# Phantex Enthoo Pro neu aufgebaut



## maexi (19. Oktober 2020)

Ich hatte noch einige Teile, die nur rumlagen, habe einige neue hinzugekauft und dann mein Phanteks Gehäuse umgebaut. Das alte System werde ich verkaufen oder einmotten für schlechte Tage. Es war ein Intelsystem 2011 mit nem i7 3930k gewesen und wurde durch ein AM4 3700X ersetzt.
Vorher hatte ich eine Lukü die locker reichte, nun habe ich eine 360er AIO von Enermax die mit dem 3700er gut zurecht kommt.

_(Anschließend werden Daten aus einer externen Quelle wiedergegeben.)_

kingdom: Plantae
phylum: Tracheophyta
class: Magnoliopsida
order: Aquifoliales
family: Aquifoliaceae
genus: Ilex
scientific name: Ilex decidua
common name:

Da ich den Rechner nur für Office-Arbeiten und zum sichern einsetze, reicht auch die AIO locker aus. Die AIO ist eine 360er, sah mir erst etwas schmalbrüstig aus, weil ich direkt auf einen 420er im anderen Gehäuse schaue, aber wie gesagt reicht locker.


----------



## _Berge_ (19. Oktober 2020)

Nicht schlecht, mMn hätte ein 280er gelangt, ist aber schick geworden.

Anstatt aber nen Thread aufzumachen hätte ein Beitrag hier:





						Zeigt her, Eure PCs - Teil III
					

Bei mir hat sich auch wieder einiges getan:   Jetzt heißt es wieder warten bis Ampere da ist...

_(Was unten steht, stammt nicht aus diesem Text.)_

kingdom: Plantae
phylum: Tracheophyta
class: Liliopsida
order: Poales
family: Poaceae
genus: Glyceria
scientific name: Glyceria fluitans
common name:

					extreme.pcgameshardware.de
				




auch gereicht

Aufjedenfall ein schönes Beispiel wieviel aufgeräumter es eben mit einer WaKü/AiO ausschaut im vergleich zu einem Towerkühler


----------



## maexi (19. Oktober 2020)

Stimmt, habe ich gar nicht drüber nachgedacht. Ich glaube wenn es stört, werden die Mods wohl eingreifen.


----------